Study: Lipitor may prevent diabetic-related blindness
ATHENS, Ga. — A drug used to treat high cholesterol, which will lose patent protection and face generic competition starting this year, also may help prevent blindness in people with diabetes, according to a study by researchers at the University of Georgia.
The researchers, led by pharmacy professor Azza El-Remessy, administered Pfizer’s drug Lipitor (atorvastatin calcium) to diabetic rats, finding that it prevented free radicals in the retina from destroying nerves that help maintain vision. Diabetic retinopathy is a leading cause of blindness in adults and usually occurs after they have had diabetes for 10 years or more.
“The exciting part is that there are now treatment options that are proven to be safe that can be immediately translated to patients,” El-Remessy said.
Study results will appear in the March edition of the journal Diabetologia.
FDA OKs Corifact
SILVER SPRING, Md. — The Food and Drug Administration has approved a treatment for a rare bleeding disorder.
The FDA announced the approval of Corifact, used to prevent bleeding in people with the genetic disorder congenital Factor XIII deficiency, which affects 1-in-3 million to 5 million people in the United States.
The drug is manufactured by Marburg, Germany-based CSL Behring.
NACDS, NCPA call pharmacy ‘backbone of Medicaid’s drug benefit’
ALEXANDRIA, Va. — The National Association of Chain Drug Stores and the National Community Pharmacists Association on Friday sent a joint letter to every governor and state Medicaid director on the importance of pharmacies in Medicaid and the industry’s interest in working with state governments to cut costs.
“Community pharmacies play a vital role in the Medicaid program as the backbone of its drug benefit,” wrote Steven Anderson, NACDS president and CEO, and Kathleen Jaeger, NCPA EVP and CEO. “Local pharmacists can provide expert medication counseling and other cost-saving services that help mitigate the $290 billion that is estimated to be spent on an annual basis as the result of patients who do not adhere properly to their medication regimen.”
The recommendations propositioned in the letter include:
- Advocating dispensing of generic medicines.
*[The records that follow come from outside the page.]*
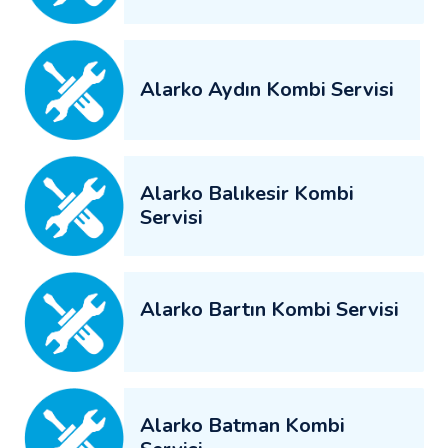
Alarko Aydın Kombi Servisi
Alarko Balıkesir Kombi
Servisi
Alarko Bartın Kombi Servisi
Alarko Batman Kombi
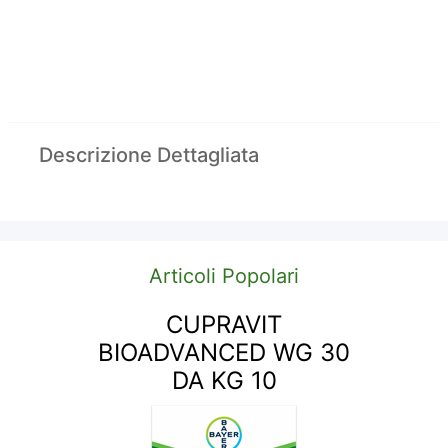
Descrizione Dettagliata
Articoli Popolari
CUPRAVIT
BIOADVANCED WG 30
DA KG 10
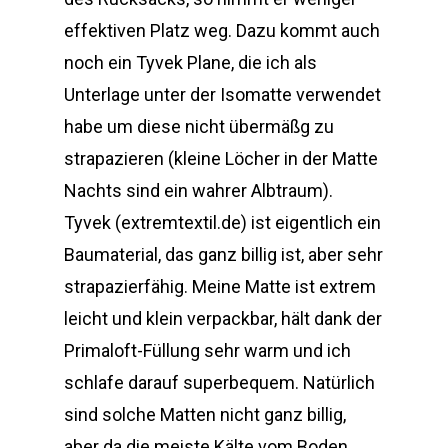
effektiven Platz weg. Dazu kommt auch
noch ein Tyvek Plane, die ich als
Unterlage unter der Isomatte verwendet
habe um diese nicht übermäßg zu
strapazieren (kleine Löcher in der Matte
Nachts sind ein wahrer Albtraum).
Tyvek (extremtextil.de) ist eigentlich ein
Baumaterial, das ganz billig ist, aber sehr
strapazierfähig. Meine Matte ist extrem
leicht und klein verpackbar, hält dank der
Primaloft-Füllung sehr warm und ich
schlafe darauf superbequem. Natürlich
sind solche Matten nicht ganz billig,
aber da die meiste Kälte vom Boden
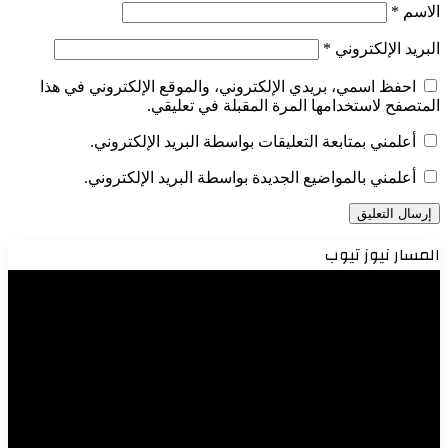
الاسم
*
البريد الإلكتروني
*
احفظ اسمي، بريدي الإلكتروني، والموقع الإلكتروني في هذا
المتصفح لاستخدامها المرة المقبلة في تعليقي.
أعلمني بمتابعة التعليقات بواسطة البريد الإلكتروني.
أعلمني بالمواضيع الجديدة بواسطة البريد الإلكتروني.
المسار نيوز تيوب
مشغل
الفيديو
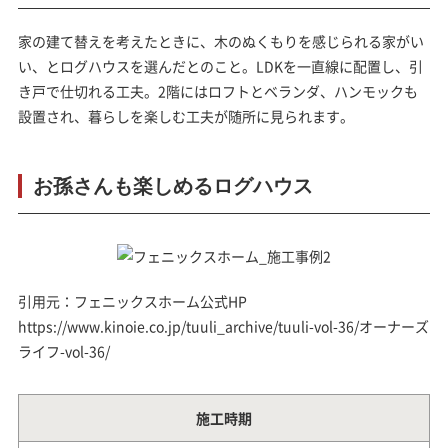
家の建て替えを考えたときに、木のぬくもりを感じられる家がい
い、とログハウスを選んだとのこと。LDKを一直線に配置し、引
き戸で仕切れる工夫。2階にはロフトとベランダ、ハンモックも
設置され、暮らしを楽しむ工夫が随所に見られます。
お孫さんも楽しめるログハウス
引用元：フェニックスホーム公式HP
https://www.kinoie.co.jp/tuuli_archive/tuuli-vol-36/オーナーズ
ライフ-vol-36/
施工時期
Community pharmacy has a higher rate of generic dispensing (71%) than any other practice setting, including mail-order pharmacy, the letter stated;
- Incorporating medication therapy management services provided by pharmacists. The community pharmacist can provide critical advice and guidance to patients with chronic conditions, who very often need instruction and re-enforcement of optimal medication use, the letter suggested;
- For states considering adjustments to beneficiary cost sharing, NACDS and NCPA urged those governments to make co-payments mandatory as permitted under federal law. Requiring pharmacies to bear the costs of uncollected co-payments — which in some states is as high as 50% — is unfair, the associations argued, particularly at a time when there already have been significant reductions in pharmacy Medicaid reimbursement; and
- For states considering an average-acquisition-cost-based pharmacy reimbursement formula, NACDS and NCPA suggested undertaking comprehensive cost-of-dispensing studies and adjusting state dispensing fees, recognizing the importance of reimbursing pharmacies accurately for all aspects of providing prescriptions to Medicaid patients.